Tariffs set for SMMC, minister signs decree

Tariffs
The original article can be found on: The Daily Herald 

PHILIPSBURG–After lengthy lobbying, St. Maarten Medical Center (SMMC) can now operate with new tariffs.

Health Minister Cornelius de Weever signed the ministerial decree on November 18, setting new tariffs for the hospital.

A team comprising representatives of the Department of Public Health and the minister’s cabinet conducted a study to determine to what extent the provisions outlined in the ordinance regulating the transition to country status (overgangsverordening) could be used to adapt the tariffs for medical care provided at St. Elisabeth Hospital Sehos in Curaçao to SMMC. Based on the results of that study, De Weever signed the ministerial decree on SMMC tariffs.

“SMMC can continue to expand the services and hire the necessary staff to do so. I believe that this will reduce the cost and inconvenience of having to travel abroad for these other medical services that are not available in St. Maarten,” De Weever explained.

The study concluded that SMMC and Sehos were considered equivalent hospitals by means of national decree. Sehos used to be considered the national hospital of the former Netherlands Antilles.

In accordance with Article 7 of the transitional ordinance, the minister has the mandate to designate SMMC as the institution that replaces Sehos. This ultimately entails that the rates established for services provided in Sehos can also be applied to SMMC, it was stated in a press release issued by the minister’s cabinet.

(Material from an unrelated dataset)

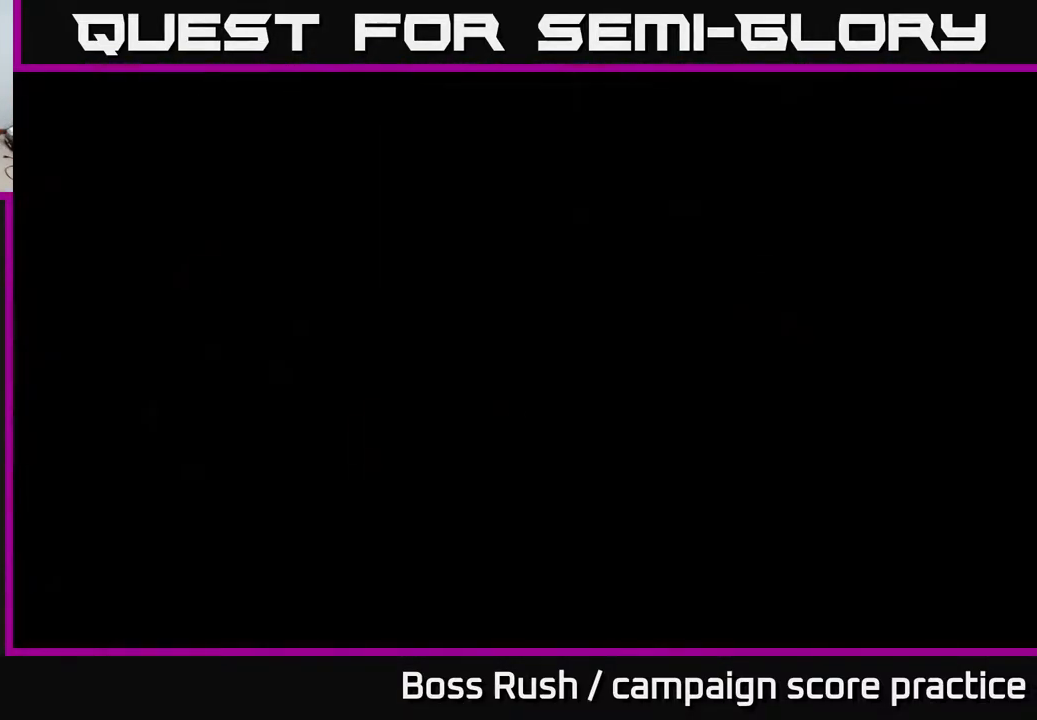
{"buttons": [], "left_stick": "center", "right_stick": "center", "events": []}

SMMC was granted a licence by the Executive Council of the then island territory in July 2010 to initiate the first phase of its expansion plans. In its expansion request, SMMC indicated that the expansion eventually would lead to a reduction in the country’s health care expenditures, as services and treatments that are currently unavailable would be made available locally, stated the release. The expansion in services would include cardiology, urology and neurology.

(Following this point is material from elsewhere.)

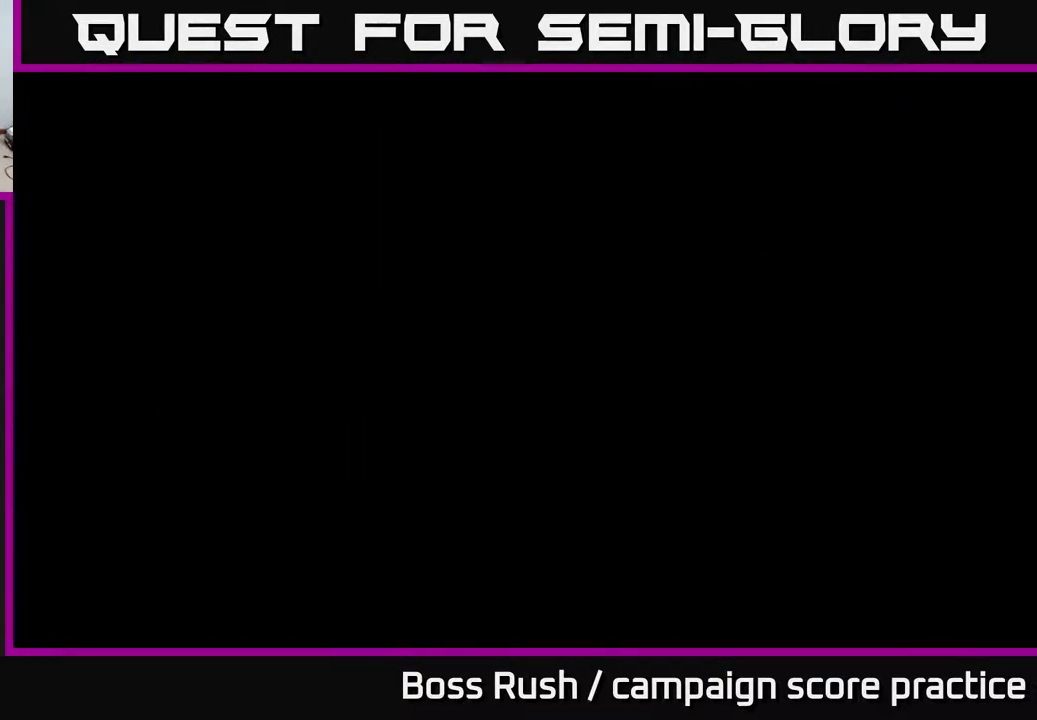
{"buttons": [], "left_stick": "center", "right_stick": "center", "events": []}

“Consequently, the expansion has led to the need in establishing tariffs for this specialty. In accordance with the ordinance of health insurance, which outlines the regulations of the social security insurance, fees for the provision of medical care are to be established by means of national decree.

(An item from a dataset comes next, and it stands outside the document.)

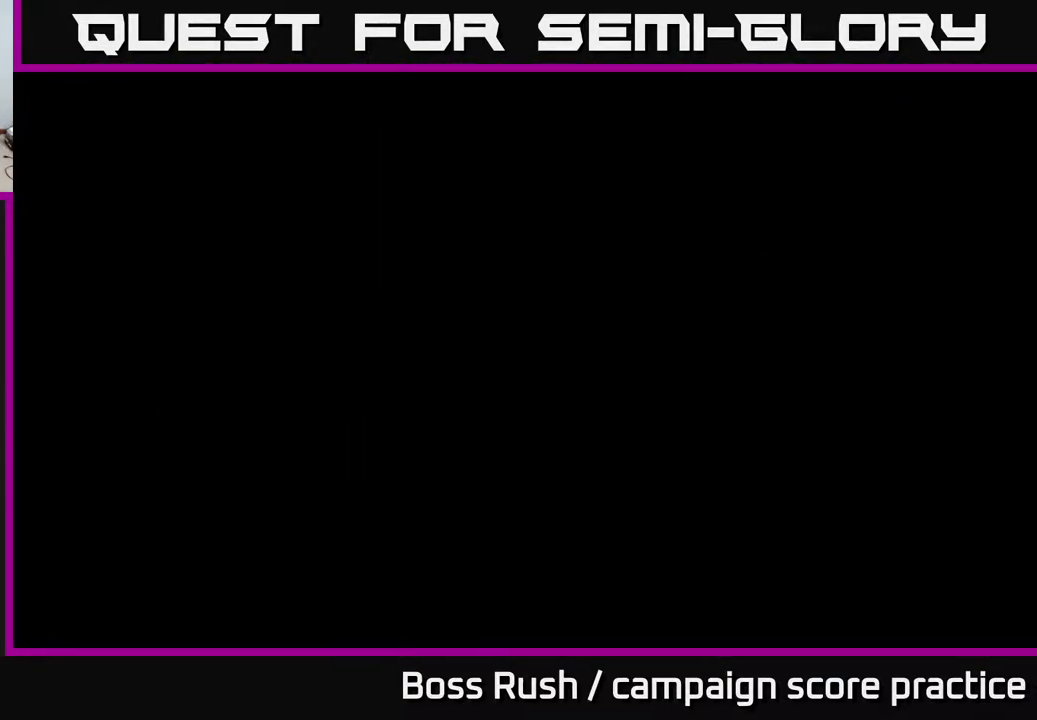
{"buttons": [], "left_stick": "center", "right_stick": "center", "events": []}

“That decree which was transferred to country St. Maarten stipulates the fees for specialised hospital care; however, the fees were specified per hospital, in other words, fees applicable to medical care provided in e.g. Sehos of Curaçao were not always in line with those of SMMC.

“Additionally, the fees/tariffs were only established for care that was provided in the various hospitals. Consequently, it was not possible to automatically assume that those tariffs would be applicable to SMMC after 10/10/10,” the release stated.